▸ Records to use:
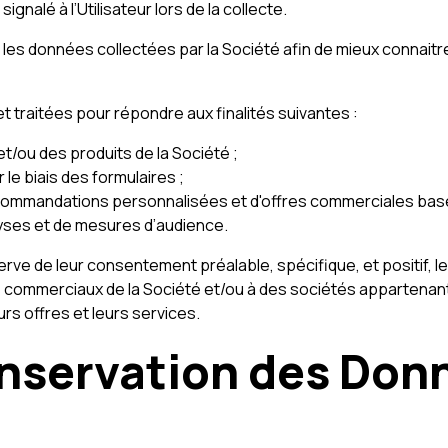
nalé à l’Utilisateur lors de la collecte.
es données collectées par la Société afin de mieux connaitre 
 traitées pour répondre aux finalités suivantes :
et/ou des produits de la Société ;
e biais des formulaires ;
ecommandations personnalisées et d'offres commerciales basé
alyses et de mesures d’audience.
serve de leur consentement préalable, spécifique, et positif,
s commerciaux de la Société et/ou à des sociétés appartenan
urs offres et leurs services.
onservation des Don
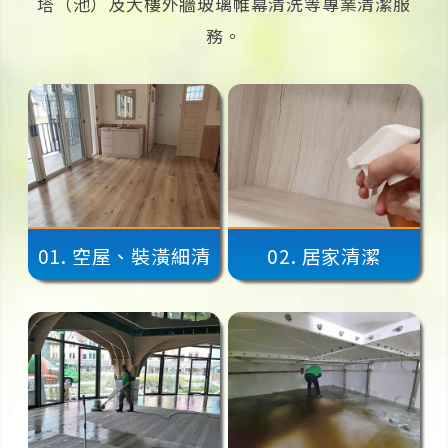
塔（池）及大樓外牆玻璃帷幕清洗等專業清潔服
務。
01.
空屋、裝潢細清
02.
居家清潔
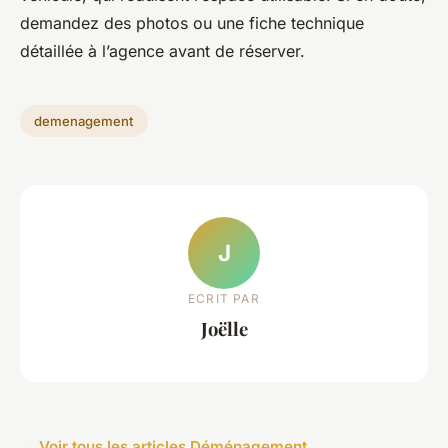
demandez des photos ou une fiche technique
détaillée à l’agence avant de réserver.
demenagement
J
ECRIT PAR
Joëlle
← Voir tous les articles Déménagement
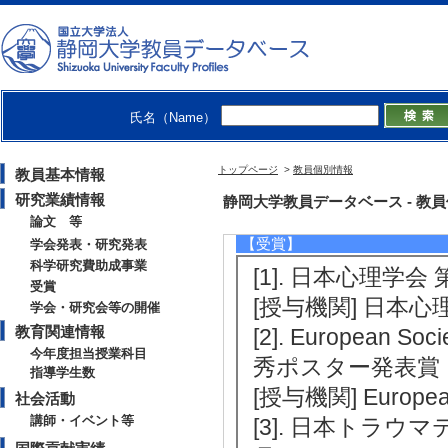
[3]. 発達段階のストレス暴露がP
） 基盤研究(B) 分担
[備考] 延長
[4]. 災厄とハイブリッド化の時代
） 基盤研究(A) 分担
氏名（Name）
[5]. 児童養護の現場における解離
盤研究(C) 代表
トップページ
>
教員個別情報
教員基本情報
[備考] 延長
研究業績情報
静岡大学教員データベース - 教員個別情
論文 等
【受賞】
学会発表・研究発表
科学研究費助成事業
[1]. 日本心理学会
受賞
[授与機関] 日本心
学会・研究会等の開催
教育関連情報
[2]. European So
今年度担当授業科目
秀ポスター発表賞 （
指導学生数
[授与機関] European 
社会活動
講師・イベント等
[3]. 日本トラウ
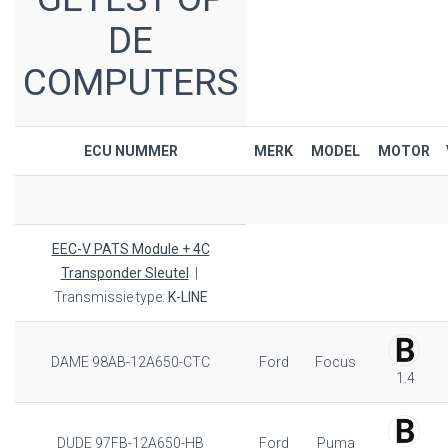
DE
COMPUTERS
ECU NUMMER
MERK
MODEL
MOTOR
EEC-V PATS Module + 4C
Transponder Sleutel
|
Transmissie type:
K-LINE
DAME 98AB-12A650-CTC
Ford
Focus
1.4
DUDE 97FB-12A650-HB
Ford
Puma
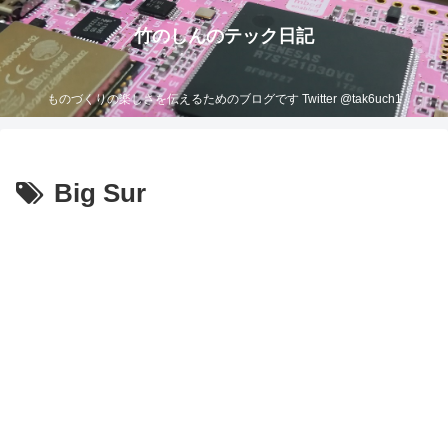
竹のしんのテック日記
ものづくりの楽しさを伝えるためのブログです Twitter @tak6uch1
Big Sur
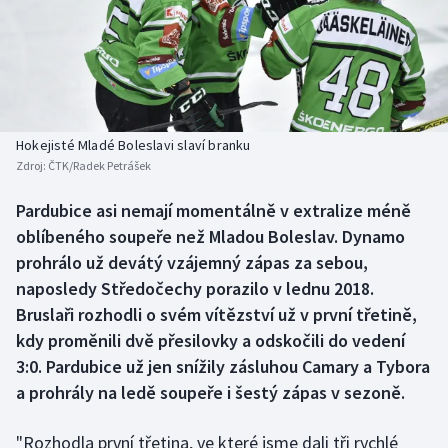
Baseball a softbal
Soutěže
Basketbal
Historické návraty
Biatlon
Aplikace ČT sport
Hokejisté Mladé Boleslavi slaví branku
Boby a skeleton
AZ kvíz
Zdroj:
ČTK/Radek Petrášek
Box
Pardubice asi nemají momentálně v extralize méně
oblíbeného soupeře než Mladou Boleslav. Dynamo
Curling
prohrálo už devátý vzájemný zápas za sebou,
naposledy Středočechy porazilo v lednu 2018.
Dostihy
Bruslaři rozhodli o svém vítězství už v první třetině,
kdy proměnili dvě přesilovky a odskočili do vedení
Florbal
3:0. Pardubice už jen snížily zásluhou Camary a Tybora
a prohrály na ledě soupeře i šestý zápas v sezoně.
Futsal
"Rozhodla první třetina, ve které jsme dali tři rychlé
Golf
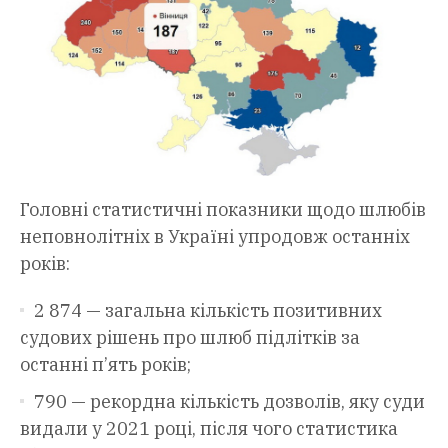
Головні статистичні показники щодо шлюбів
неповнолітніх в Україні упродовж останніх
років:
2 874 — загальна кількість позитивних
судових рішень про шлюб підлітків за
останні п’ять років;
790 — рекордна кількість дозволів, яку суди
видали у 2021 році, після чого статистика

▸ Task requirements: In your copy, exclude the pictures and repeat each entry above exactly.

▸ Exercise answer:
nalé à l’Utilisateur lors de la collecte.
es données collectées par la Société afin de mieux connaitre 
 traitées pour répondre aux finalités suivantes :
et/ou des produits de la Société ;
e biais des formulaires ;
ecommandations personnalisées et d'offres commerciales basé
alyses et de mesures d’audience.
serve de leur consentement préalable, spécifique, et positif,
s commerciaux de la Société et/ou à des sociétés appartenan
urs offres et leurs services.
onservation des Don
塔（池）及大樓外牆玻璃帷幕清洗等專業清潔服
務。
01.
空屋、裝潢細清
02.
居家清潔
demandez des photos ou une fiche technique
détaillée à l’agence avant de réserver.
demenagement
J
ECRIT PAR
Joëlle
← Voir tous les articles Déménagement
[3]. 発達段階のストレス暴露がP
） 基盤研究(B) 分担
[備考] 延長
[4]. 災厄とハイブリッド化の時代
） 基盤研究(A) 分担
氏名（Name）
[5]. 児童養護の現場における解離
盤研究(C) 代表
トップページ
>
教員個別情報
教員基本情報
[備考] 延長
研究業績情報
静岡大学教員データベース - 教員個別情
論文 等
【受賞】
学会発表・研究発表
科学研究費助成事業
[1]. 日本心理学会
受賞
[授与機関] 日本心
学会・研究会等の開催
教育関連情報
[2]. European So
今年度担当授業科目
秀ポスター発表賞 （
指導学生数
[授与機関] European 
社会活動
講師・イベント等
[3]. 日本トラウ
DE
COMPUTERS
ECU NUMMER
MERK
MODEL
MOTOR
EEC-V PATS Module + 4C
Transponder Sleutel
|
Transmissie type:
K-LINE
DAME 98AB-12A650-CTC
Ford
Focus
1.4
DUDE 97FB-12A650-HB
Ford
Puma
竹のしんのテック日記
ものづくりの楽しさを伝えるためのブログです Twitter @tak6uch1
Big Sur
Baseball a softbal
Soutěže
Basketbal
Historické návraty
Biatlon
Aplikace ČT sport
Hokejisté Mladé Boleslavi slaví branku
Boby a skeleton
AZ kvíz
Zdroj:
ČTK/Radek Petrášek
Box
Pardubice asi nemají momentálně v extralize méně
oblíbeného soupeře než Mladou Boleslav. Dynamo
Curling
prohrálo už devátý vzájemný zápas za sebou,
naposledy Středočechy porazilo v lednu 2018.
Dostihy
Bruslaři rozhodli o svém vítězství už v první třetině,
kdy proměnili dvě přesilovky a odskočili do vedení
Florbal
3:0. Pardubice už jen snížily zásluhou Camary a Tybora
a prohrály na ledě soupeře i šestý zápas v sezoně.
Futsal
"Rozhodla první třetina, ve které jsme dali tři rychlé
Golf
Головні статистичні показники щодо шлюбів
неповнолітніх в Україні упродовж останніх
років:
2 874 — загальна кількість позитивних
судових рішень про шлюб підлітків за
останні п’ять років;
790 — рекордна кількість дозволів, яку суди
видали у 2021 році, після чого статистика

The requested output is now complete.